▶ THE PROBLEM
Return every line of the records below, unchanged and in the same order.
===== PROVIDED RECORDS =====
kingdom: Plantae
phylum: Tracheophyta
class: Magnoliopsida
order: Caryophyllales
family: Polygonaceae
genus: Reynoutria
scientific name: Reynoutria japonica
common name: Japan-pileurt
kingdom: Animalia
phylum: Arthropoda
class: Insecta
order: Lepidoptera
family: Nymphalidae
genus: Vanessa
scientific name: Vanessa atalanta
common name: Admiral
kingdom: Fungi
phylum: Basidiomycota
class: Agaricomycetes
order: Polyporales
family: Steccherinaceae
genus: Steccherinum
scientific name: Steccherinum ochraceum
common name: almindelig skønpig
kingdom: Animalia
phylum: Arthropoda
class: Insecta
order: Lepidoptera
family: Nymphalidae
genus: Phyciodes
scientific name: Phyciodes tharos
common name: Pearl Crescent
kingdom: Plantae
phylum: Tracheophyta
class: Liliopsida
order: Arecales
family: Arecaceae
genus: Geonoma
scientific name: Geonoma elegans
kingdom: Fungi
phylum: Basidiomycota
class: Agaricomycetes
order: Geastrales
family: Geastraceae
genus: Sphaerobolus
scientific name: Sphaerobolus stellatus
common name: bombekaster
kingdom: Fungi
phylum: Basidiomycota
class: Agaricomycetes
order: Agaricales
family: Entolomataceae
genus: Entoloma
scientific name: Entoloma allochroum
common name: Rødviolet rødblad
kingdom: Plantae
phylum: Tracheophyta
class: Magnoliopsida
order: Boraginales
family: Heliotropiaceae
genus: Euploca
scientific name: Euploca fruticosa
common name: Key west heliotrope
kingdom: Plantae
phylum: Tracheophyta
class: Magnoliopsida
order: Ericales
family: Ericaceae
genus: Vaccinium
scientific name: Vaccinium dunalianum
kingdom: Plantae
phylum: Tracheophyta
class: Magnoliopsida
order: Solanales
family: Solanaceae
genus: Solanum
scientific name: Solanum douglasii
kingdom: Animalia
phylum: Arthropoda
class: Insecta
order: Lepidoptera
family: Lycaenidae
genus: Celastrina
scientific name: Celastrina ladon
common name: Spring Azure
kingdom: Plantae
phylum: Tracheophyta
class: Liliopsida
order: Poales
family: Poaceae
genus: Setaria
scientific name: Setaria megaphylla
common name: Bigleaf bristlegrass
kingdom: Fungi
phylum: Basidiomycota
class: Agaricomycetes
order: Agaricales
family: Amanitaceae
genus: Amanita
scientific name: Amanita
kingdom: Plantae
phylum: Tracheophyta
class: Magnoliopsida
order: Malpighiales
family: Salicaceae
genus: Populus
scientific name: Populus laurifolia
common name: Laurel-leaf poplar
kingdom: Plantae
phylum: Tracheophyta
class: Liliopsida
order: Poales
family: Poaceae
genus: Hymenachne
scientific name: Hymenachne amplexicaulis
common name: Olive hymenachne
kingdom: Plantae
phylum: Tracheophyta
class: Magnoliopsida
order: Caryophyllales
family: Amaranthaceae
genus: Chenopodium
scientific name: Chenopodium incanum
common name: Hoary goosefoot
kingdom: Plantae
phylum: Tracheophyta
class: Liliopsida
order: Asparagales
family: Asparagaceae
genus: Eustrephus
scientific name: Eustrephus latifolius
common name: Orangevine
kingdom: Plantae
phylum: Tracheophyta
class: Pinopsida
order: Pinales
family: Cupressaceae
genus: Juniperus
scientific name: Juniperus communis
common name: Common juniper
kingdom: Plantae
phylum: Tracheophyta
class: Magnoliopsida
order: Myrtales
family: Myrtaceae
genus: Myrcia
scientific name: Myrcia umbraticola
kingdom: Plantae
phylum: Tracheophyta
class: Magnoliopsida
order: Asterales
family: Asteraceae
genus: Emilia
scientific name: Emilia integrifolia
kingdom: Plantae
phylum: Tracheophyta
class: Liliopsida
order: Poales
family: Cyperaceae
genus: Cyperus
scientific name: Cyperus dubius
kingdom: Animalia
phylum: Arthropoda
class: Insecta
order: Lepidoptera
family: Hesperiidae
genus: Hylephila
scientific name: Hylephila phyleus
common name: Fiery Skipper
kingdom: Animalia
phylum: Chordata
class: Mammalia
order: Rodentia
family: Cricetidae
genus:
=====
▶ COMPLETED EXERCISE
kingdom: Plantae
phylum: Tracheophyta
class: Magnoliopsida
order: Caryophyllales
family: Polygonaceae
genus: Reynoutria
scientific name: Reynoutria japonica
common name: Japan-pileurt
kingdom: Animalia
phylum: Arthropoda
class: Insecta
order: Lepidoptera
family: Nymphalidae
genus: Vanessa
scientific name: Vanessa atalanta
common name: Admiral
kingdom: Fungi
phylum: Basidiomycota
class: Agaricomycetes
order: Polyporales
family: Steccherinaceae
genus: Steccherinum
scientific name: Steccherinum ochraceum
common name: almindelig skønpig
kingdom: Animalia
phylum: Arthropoda
class: Insecta
order: Lepidoptera
family: Nymphalidae
genus: Phyciodes
scientific name: Phyciodes tharos
common name: Pearl Crescent
kingdom: Plantae
phylum: Tracheophyta
class: Liliopsida
order: Arecales
family: Arecaceae
genus: Geonoma
scientific name: Geonoma elegans
kingdom: Fungi
phylum: Basidiomycota
class: Agaricomycetes
order: Geastrales
family: Geastraceae
genus: Sphaerobolus
scientific name: Sphaerobolus stellatus
common name: bombekaster
kingdom: Fungi
phylum: Basidiomycota
class: Agaricomycetes
order: Agaricales
family: Entolomataceae
genus: Entoloma
scientific name: Entoloma allochroum
common name: Rødviolet rødblad
kingdom: Plantae
phylum: Tracheophyta
class: Magnoliopsida
order: Boraginales
family: Heliotropiaceae
genus: Euploca
scientific name: Euploca fruticosa
common name: Key west heliotrope
kingdom: Plantae
phylum: Tracheophyta
class: Magnoliopsida
order: Ericales
family: Ericaceae
genus: Vaccinium
scientific name: Vaccinium dunalianum
kingdom: Plantae
phylum: Tracheophyta
class: Magnoliopsida
order: Solanales
family: Solanaceae
genus: Solanum
scientific name: Solanum douglasii
kingdom: Animalia
phylum: Arthropoda
class: Insecta
order: Lepidoptera
family: Lycaenidae
genus: Celastrina
scientific name: Celastrina ladon
common name: Spring Azure
kingdom: Plantae
phylum: Tracheophyta
class: Liliopsida
order: Poales
family: Poaceae
genus: Setaria
scientific name: Setaria megaphylla
common name: Bigleaf bristlegrass
kingdom: Fungi
phylum: Basidiomycota
class: Agaricomycetes
order: Agaricales
family: Amanitaceae
genus: Amanita
scientific name: Amanita
kingdom: Plantae
phylum: Tracheophyta
class: Magnoliopsida
order: Malpighiales
family: Salicaceae
genus: Populus
scientific name: Populus laurifolia
common name: Laurel-leaf poplar
kingdom: Plantae
phylum: Tracheophyta
class: Liliopsida
order: Poales
family: Poaceae
genus: Hymenachne
scientific name: Hymenachne amplexicaulis
common name: Olive hymenachne
kingdom: Plantae
phylum: Tracheophyta
class: Magnoliopsida
order: Caryophyllales
family: Amaranthaceae
genus: Chenopodium
scientific name: Chenopodium incanum
common name: Hoary goosefoot
kingdom: Plantae
phylum: Tracheophyta
class: Liliopsida
order: Asparagales
family: Asparagaceae
genus: Eustrephus
scientific name: Eustrephus latifolius
common name: Orangevine
kingdom: Plantae
phylum: Tracheophyta
class: Pinopsida
order: Pinales
family: Cupressaceae
genus: Juniperus
scientific name: Juniperus communis
common name: Common juniper
kingdom: Plantae
phylum: Tracheophyta
class: Magnoliopsida
order: Myrtales
family: Myrtaceae
genus: Myrcia
scientific name: Myrcia umbraticola
kingdom: Plantae
phylum: Tracheophyta
class: Magnoliopsida
order: Asterales
family: Asteraceae
genus: Emilia
scientific name: Emilia integrifolia
kingdom: Plantae
phylum: Tracheophyta
class: Liliopsida
order: Poales
family: Cyperaceae
genus: Cyperus
scientific name: Cyperus dubius
kingdom: Animalia
phylum: Arthropoda
class: Insecta
order: Lepidoptera
family: Hesperiidae
genus: Hylephila
scientific name: Hylephila phyleus
common name: Fiery Skipper
kingdom: Animalia
phylum: Chordata
class: Mammalia
order: Rodentia
family: Cricetidae
genus:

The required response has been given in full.